Dan Kaminsky’s talk is usually oversubscribed, and the same happened this time - the gigantic conference room was packed, with people sitting on the floor, and with goons shooing them away due to notorious Fire Marshal concerns. Kaminsky was talking about a current IT security myth that claims that outside attackers cannot get to your internal network due to firewalls and what not. They can, however, present a Web site to the user, suggest a Java applet or Flash application on the Web site, have those applications be granted sufficient permissions by a user on your network, and then access pretty much anything the user has access to. The highlight of the presentation was rebinding the DNS for some popular domains out there. You don’t need to completely divert the DNS, you need only to insert one additional A record specifying that, for example, paypal.com lives not only on the IP addresses defined in their whois, but also your own server. Now, the multitude of IP addresses presented in the DNS record is accompanied by the fact that a browser would choose a random one from the selection available, every once in a while taking the user to your compromised server. Create an invisible iframe with your code, a visible frame with Paypal’s official Web site, and JavaScript’s single origin policy effectively allows you to read and write DOM data to and from any Web site out there.
Gadi Evron spoke about botnets. A Google search for C99Shell returns 5,700 results, and while some of those are discussing the C99Shell, some of the results are the sites that have been compromised, frequently through their upload tools, to host a shell that pretty much has access to anything that the Web server can access. Even when it doesn’t maliciously harm the host, it can be used to generate spam, host files, etc. The Register also reported on the session dedicated to malware marketplace. Gadi Evron also spoke the same evening on “cyber-war” between Russia and Estonia, that according to him, looked more like some vigilante activity than an organized government vs. government attack. Estonia is essentially leading the world in e-government initiatives, with a bunch of their government and financial transactions happening exclusively online. A political scandal related to removal of a Russian monument riled up Russians, who passed the messages through blogosphere (mostly Livejournal and forums), instructing everyone who’s feeling insulted by Estonians to run a ping on major Estonian servers. Gadi did not go into details of the attack, as he was interested mostly in defending. It’s also very alarming that the country was not prepared for such level of attacks, and there was essentially no emergency plan. There’s a little bit more information on Gadi’s blog.

**WORK REQUIRED**
Carry on the summary of the security conference talks from the point where it ends. The listing that comes next has no connection to the conference talk summary.

**RECORDS SUPPLIED**
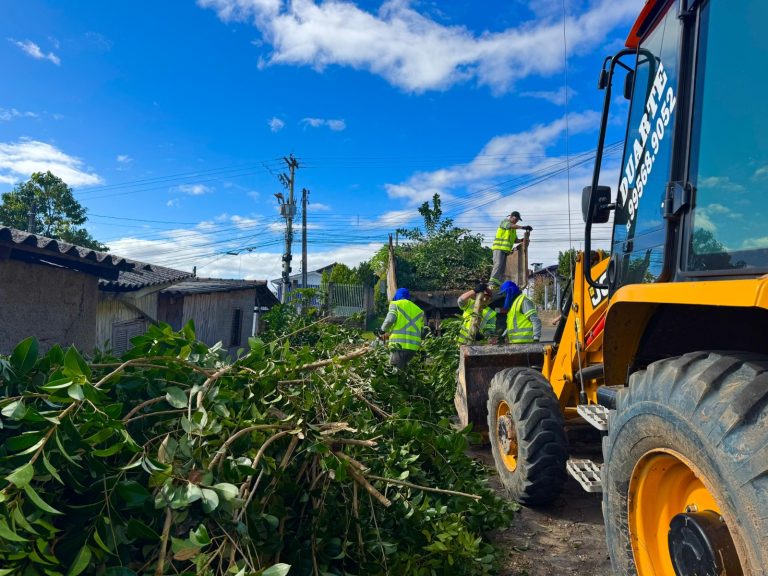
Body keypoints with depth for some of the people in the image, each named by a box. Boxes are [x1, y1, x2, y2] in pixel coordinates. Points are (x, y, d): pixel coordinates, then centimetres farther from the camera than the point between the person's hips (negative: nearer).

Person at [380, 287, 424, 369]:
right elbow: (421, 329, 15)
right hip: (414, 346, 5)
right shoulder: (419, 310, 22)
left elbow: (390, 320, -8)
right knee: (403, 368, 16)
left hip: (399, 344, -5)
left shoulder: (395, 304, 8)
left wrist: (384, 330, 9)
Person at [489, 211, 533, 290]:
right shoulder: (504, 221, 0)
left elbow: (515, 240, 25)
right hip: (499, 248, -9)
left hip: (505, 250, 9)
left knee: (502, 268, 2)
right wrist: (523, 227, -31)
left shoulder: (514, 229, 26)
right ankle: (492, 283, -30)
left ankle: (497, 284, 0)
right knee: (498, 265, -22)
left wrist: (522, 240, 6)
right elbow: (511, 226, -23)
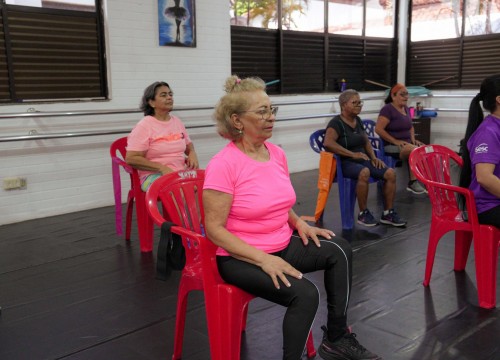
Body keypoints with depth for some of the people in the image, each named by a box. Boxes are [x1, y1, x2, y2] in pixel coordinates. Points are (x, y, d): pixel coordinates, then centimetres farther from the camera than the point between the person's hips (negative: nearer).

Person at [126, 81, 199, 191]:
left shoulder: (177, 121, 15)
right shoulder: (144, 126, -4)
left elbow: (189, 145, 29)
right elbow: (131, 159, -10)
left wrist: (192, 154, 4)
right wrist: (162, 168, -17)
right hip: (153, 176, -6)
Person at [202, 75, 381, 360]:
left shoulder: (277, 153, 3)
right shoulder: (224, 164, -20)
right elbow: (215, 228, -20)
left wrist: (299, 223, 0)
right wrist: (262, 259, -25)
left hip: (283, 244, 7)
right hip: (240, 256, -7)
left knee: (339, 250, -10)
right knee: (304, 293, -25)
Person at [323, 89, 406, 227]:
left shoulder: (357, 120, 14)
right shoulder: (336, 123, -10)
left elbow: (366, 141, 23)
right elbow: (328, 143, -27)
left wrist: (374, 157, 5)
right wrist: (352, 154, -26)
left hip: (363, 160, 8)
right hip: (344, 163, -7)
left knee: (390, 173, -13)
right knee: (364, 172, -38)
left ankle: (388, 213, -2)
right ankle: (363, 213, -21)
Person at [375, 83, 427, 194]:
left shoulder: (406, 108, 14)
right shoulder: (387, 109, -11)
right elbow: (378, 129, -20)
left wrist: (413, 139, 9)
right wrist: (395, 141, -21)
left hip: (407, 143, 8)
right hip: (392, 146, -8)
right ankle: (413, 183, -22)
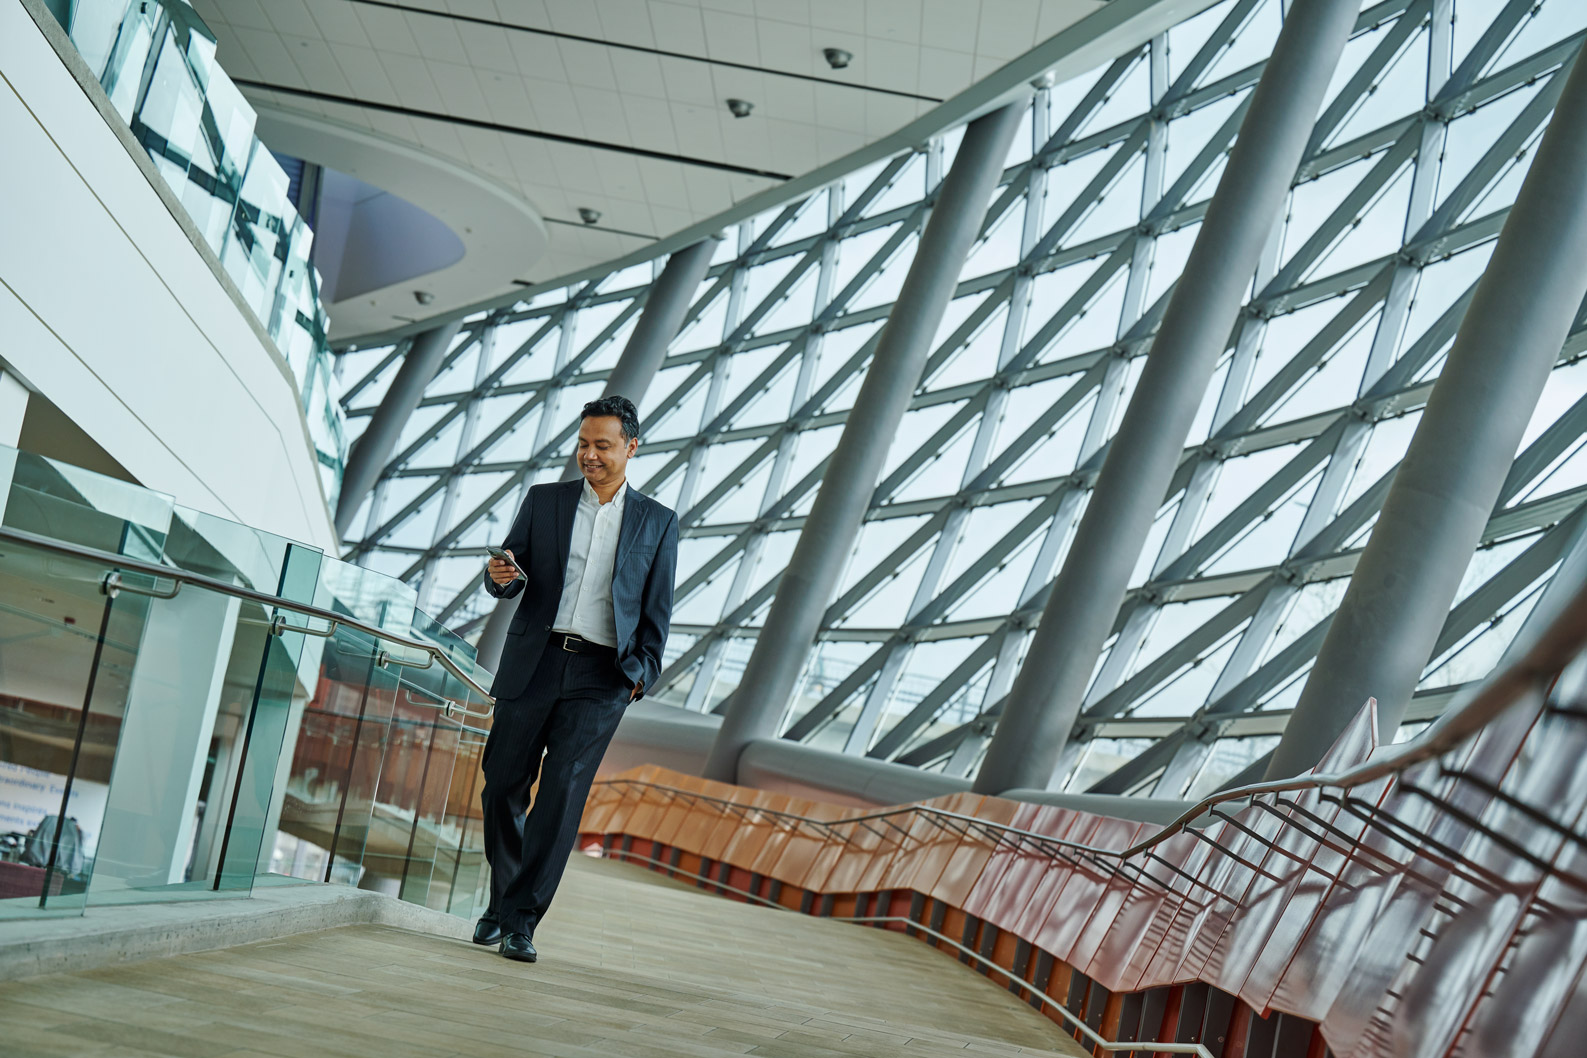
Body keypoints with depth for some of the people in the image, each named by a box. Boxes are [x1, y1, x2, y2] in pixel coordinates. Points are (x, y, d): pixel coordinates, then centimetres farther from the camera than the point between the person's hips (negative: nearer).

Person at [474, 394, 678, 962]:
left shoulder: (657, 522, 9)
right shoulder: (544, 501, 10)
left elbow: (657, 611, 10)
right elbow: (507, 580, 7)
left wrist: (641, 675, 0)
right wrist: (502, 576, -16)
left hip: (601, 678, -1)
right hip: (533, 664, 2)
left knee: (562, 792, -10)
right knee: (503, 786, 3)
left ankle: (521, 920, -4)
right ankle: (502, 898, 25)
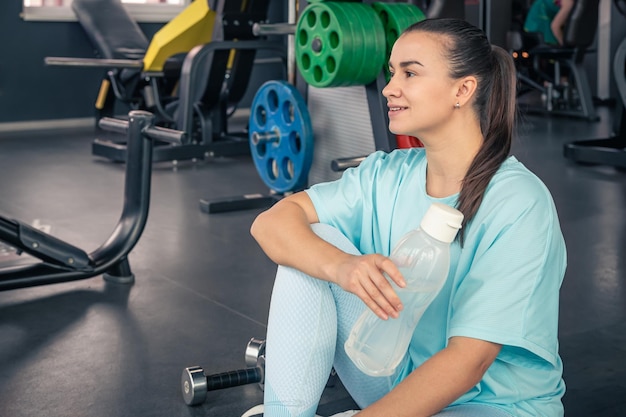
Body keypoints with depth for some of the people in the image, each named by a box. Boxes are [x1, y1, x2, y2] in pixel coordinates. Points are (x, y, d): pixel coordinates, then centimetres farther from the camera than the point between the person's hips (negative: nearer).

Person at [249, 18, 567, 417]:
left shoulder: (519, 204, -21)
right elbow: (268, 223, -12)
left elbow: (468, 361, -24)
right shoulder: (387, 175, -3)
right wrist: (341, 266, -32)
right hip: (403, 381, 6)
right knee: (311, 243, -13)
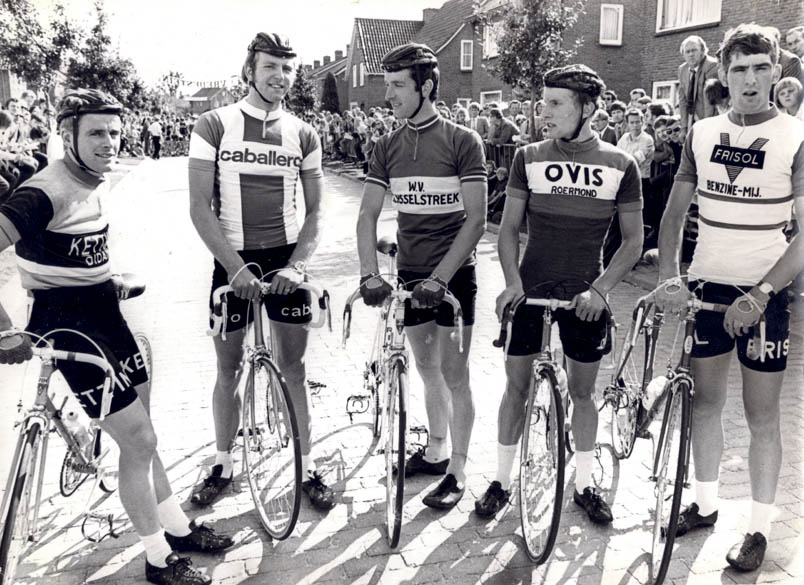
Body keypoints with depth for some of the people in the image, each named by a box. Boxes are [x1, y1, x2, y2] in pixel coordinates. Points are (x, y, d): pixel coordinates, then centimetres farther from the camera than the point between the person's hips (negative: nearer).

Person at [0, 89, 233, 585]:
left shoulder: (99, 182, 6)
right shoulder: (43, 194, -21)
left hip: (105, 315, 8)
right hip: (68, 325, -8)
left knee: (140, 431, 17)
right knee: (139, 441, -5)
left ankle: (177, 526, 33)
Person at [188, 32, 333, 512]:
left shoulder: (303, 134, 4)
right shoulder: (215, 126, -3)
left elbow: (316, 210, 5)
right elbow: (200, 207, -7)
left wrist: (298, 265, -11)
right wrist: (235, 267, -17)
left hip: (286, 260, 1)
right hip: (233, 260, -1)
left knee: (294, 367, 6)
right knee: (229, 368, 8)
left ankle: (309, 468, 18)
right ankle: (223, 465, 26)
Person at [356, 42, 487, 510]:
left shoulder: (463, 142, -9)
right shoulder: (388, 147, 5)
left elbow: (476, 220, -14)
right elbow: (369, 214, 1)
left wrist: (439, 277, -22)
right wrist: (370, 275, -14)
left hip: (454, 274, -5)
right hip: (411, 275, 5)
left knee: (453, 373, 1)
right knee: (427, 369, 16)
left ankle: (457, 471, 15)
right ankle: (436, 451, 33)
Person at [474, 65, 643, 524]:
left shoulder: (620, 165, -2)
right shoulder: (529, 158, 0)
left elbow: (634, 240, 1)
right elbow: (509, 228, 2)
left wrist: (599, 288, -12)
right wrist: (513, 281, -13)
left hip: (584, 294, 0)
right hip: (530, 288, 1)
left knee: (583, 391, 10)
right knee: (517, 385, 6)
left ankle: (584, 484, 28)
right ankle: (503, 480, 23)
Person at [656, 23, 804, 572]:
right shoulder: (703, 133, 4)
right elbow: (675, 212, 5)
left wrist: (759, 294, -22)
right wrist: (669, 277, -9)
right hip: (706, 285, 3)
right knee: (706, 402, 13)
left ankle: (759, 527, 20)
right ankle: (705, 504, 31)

**RESULT OF THIS TASK**
Steve Topletz from Hacktivismo Project announced the release of XB Machine, a completely anonymous virtual machine that can live on a Mini-CD or USB drive and operates via Tor network. Perry also discussed the current architecture of XeroBank (formerly known as TorPark) and reasons behind commercial services that it offers - XeroBank runs its own network in countries with the right privacy legislation, and completely encrypts all browsing transactions, making it impossible even for them to identify you properly. There were other future-looking announcements, but since each one was preceded by “I am not supposed to talk about this”, I won’t go into much detail - XeroBank will release the news when they’re ready.
Daniel Peck & Ben Feinstein introduced CaffeineMonkey, a tool to identify and explore potentially malicious JavaScript. From the tool Web site: “One of the key components of this tool is that it is behavior based, not signature based. It identifies specific behaviors that are indicative of malicious code. Building on the work of several existing client honeypot implementations, their goal is to largely automate the painstaking work of malicious software collection. The focus is on attacks using JavaScript for obfuscation or exploitation.”
Rick Deacon this morning talked about flaws discovered at MySpace.com site, specifically the MYUSERINFO cookie is susceptible to being stolen and then authenticated against MySpace. There are tons of reports on Rick Deacon’s presentation on the news wires today, even though apparently disclosure to MySpace has been made, and the trick only works in older versions of Firefox. Even though at the beginning of presentation he claimed that it might impact quite a few people, you got to respect Firefox’s upgrade model - you basically have no choice but to upgrade, when they tell you to. The new version is downloaded and installed, and then is just waiting for you to restart the browser, bugging you in between.
Aviv Raff & Iftach Ian Amit this morning were able to inject a malicious JavaScript widget into iGoogle homepage, and if that widget is being located on the same page as Gmail widget, the malicious widget can read the data on the page, which limits to Gmail senders and subject lines currently. They also discussed a vulnerability for Live.com RSS reader, which Microsoft fixed upon disclosure, and Yahoo! widget vulnerability, which Yahoo! fixed as well. As a side note, most of the fixes resulted in changing one or two lines of code. I asked Raff and Amit regarding exploitability of the Facebook profile code, and they generally were unfamiliar with the site, but said that external JavaScript was the underlying platform for all of the security exploits, so FBML code pushed by the app developer to the profile is safe. ComputerWorld also attended a session on AJAX exploits.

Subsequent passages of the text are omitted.